Use Your Imagination

Photo courtesy of Pixabay

In 1929, Albert Einstein was asked by a Saturday Evening Post interviewer if he trusted more in imagination or knowledge. Einstein said, “I am enough of the artist to draw freely upon my imagination. Imagination is more important than knowledge. Knowledge is limited. Imagination encircles the world.

Children seem to be born with vivid imaginations and insatiable curiosity, but when they grow to adulthood, they often have to be reminded to “Use your imagination.” Why is that? Over time, we can let our imagination, a beautiful gift of creativity from our Creator-God, get squelched or die of atrophy.

Kris Kringle, in Miracle on 34th Street, asked the child, Susan, if she knew what imagination is. She said, “That’s when you see things that aren’t really there.”

“Well, not exactly. No, to me the imagination is a place all by itself. A very wonderful country. You’ve heard of the British Nation and the French Nation. Well, this is the Imagi Nation. Once you get there you can do almost anything you want.”

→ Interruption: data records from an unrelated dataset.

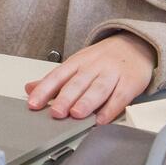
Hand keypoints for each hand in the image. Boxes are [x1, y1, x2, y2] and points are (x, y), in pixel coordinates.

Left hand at [23, 33, 155, 124]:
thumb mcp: (77, 64)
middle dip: (65, 97)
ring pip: (98, 88)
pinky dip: (112, 108)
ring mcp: (112, 73)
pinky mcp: (130, 82)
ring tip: (76, 114)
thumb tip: (29, 89)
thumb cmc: (102, 59)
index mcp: (77, 62)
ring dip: (87, 101)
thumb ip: (55, 80)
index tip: (33, 104)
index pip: (57, 76)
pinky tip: (103, 119)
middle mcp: (93, 67)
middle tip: (56, 112)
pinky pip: (121, 96)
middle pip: (77, 83)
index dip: (44, 90)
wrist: (136, 45)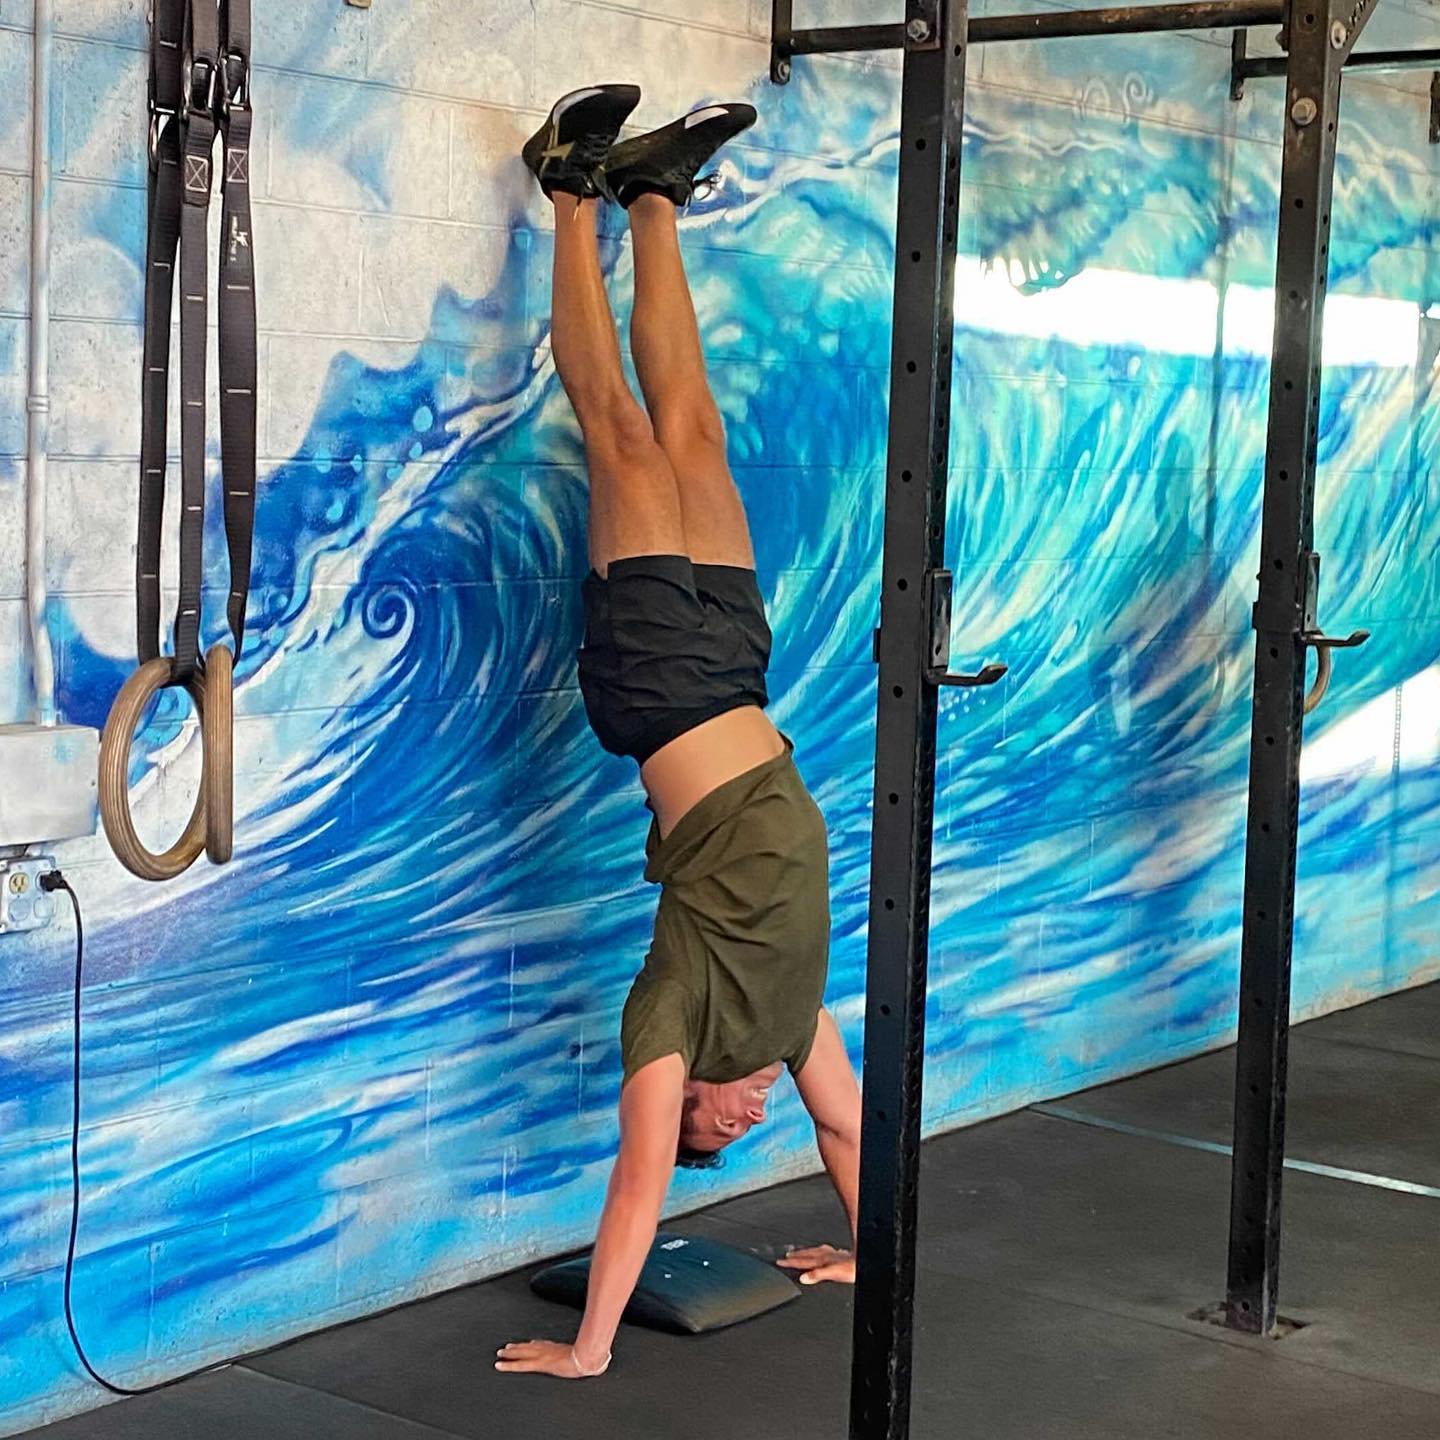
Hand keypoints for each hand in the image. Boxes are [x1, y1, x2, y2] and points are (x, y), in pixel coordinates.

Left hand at [495, 1340, 611, 1377]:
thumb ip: (587, 1349)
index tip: (528, 1343)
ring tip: (500, 1354)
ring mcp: (542, 1355)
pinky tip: (499, 1366)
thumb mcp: (587, 1352)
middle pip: (529, 1347)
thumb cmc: (589, 1356)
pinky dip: (509, 1365)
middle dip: (518, 1347)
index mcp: (557, 1347)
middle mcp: (548, 1349)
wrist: (587, 1357)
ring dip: (510, 1354)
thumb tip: (595, 1353)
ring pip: (522, 1353)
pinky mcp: (539, 1364)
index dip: (533, 1344)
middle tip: (505, 1348)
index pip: (542, 1345)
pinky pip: (520, 1365)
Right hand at [777, 1244, 854, 1285]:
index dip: (791, 1262)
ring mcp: (831, 1254)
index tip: (780, 1261)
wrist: (863, 1261)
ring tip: (797, 1252)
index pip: (802, 1261)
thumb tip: (803, 1278)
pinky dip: (816, 1252)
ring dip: (804, 1253)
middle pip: (806, 1255)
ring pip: (813, 1252)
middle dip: (795, 1256)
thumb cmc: (851, 1268)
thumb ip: (817, 1275)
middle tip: (785, 1255)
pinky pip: (822, 1252)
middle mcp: (825, 1255)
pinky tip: (819, 1252)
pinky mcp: (838, 1255)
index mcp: (821, 1260)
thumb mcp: (832, 1273)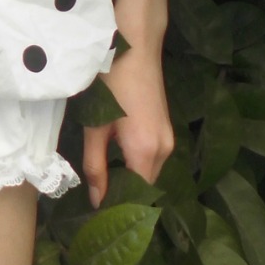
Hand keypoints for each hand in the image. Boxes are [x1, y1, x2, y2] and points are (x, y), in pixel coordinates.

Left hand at [82, 34, 174, 208]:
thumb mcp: (96, 126)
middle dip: (124, 197)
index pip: (137, 197)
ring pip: (150, 173)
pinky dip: (136, 165)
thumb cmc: (111, 82)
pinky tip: (116, 162)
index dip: (118, 208)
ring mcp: (168, 139)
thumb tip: (97, 201)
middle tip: (97, 203)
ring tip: (104, 184)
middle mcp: (164, 150)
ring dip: (130, 180)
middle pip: (146, 187)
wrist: (136, 45)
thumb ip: (95, 166)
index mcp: (146, 152)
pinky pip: (152, 159)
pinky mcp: (166, 129)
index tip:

My parents encouraged and even celebrated my “over-active” imagination. We moved to the country where there were no girls to play with when I was four years old. No problem. I invented my own friends.

Debbie Whooby and Donna Hook were my constant companions. When we’d go for a ride in the car, my older brother had to scrunch against the door to make room for my two invisible friends. Debbie and Donna helped me make the transition to country life and kindergarten.

Debbie and Donna barrettes from my father

Now, as a so-called grown-up, I get to return to my childhood. I have the best job in the world! OK, I don’t get paid for my job–so it might be a stretch call it a “job”–but I do love what I do.

I have discovered how much I enjoy writing fiction. I have the power to create people and towns and whole worlds. A character may be tall with red hair and a contagious laugh one day, and then after I take out my giant eraser, I can turn her into a short brunette bookworm or a medium-height blonde political activist.

I get to create imaginary friends again!

My invisible characters write my stories. They visit me as I go about my day, looking over my shoulder and saying things like, “I would never say that.” They come to me in my sleep and keep me awake with all their racket. When I sit down to type, their stories unfold and take twists that I, as the Author, never saw coming.

I’m about to start the last novel in my young adult series of three, from a specific time and place in history–Romania in the 1980s. Historical fiction is a return to my roots.

My very first novel (finished at age 10), called Revolutionary Anne, was about a girl who lived in Phillie while her father served at Valley Forge. I wrote this masterpiece on the banks of the Choptank River across from my childhood home, the place where my mind was free to soar to any setting in any time period.

Imagination encircles the world. It enables you to do almost anything you want.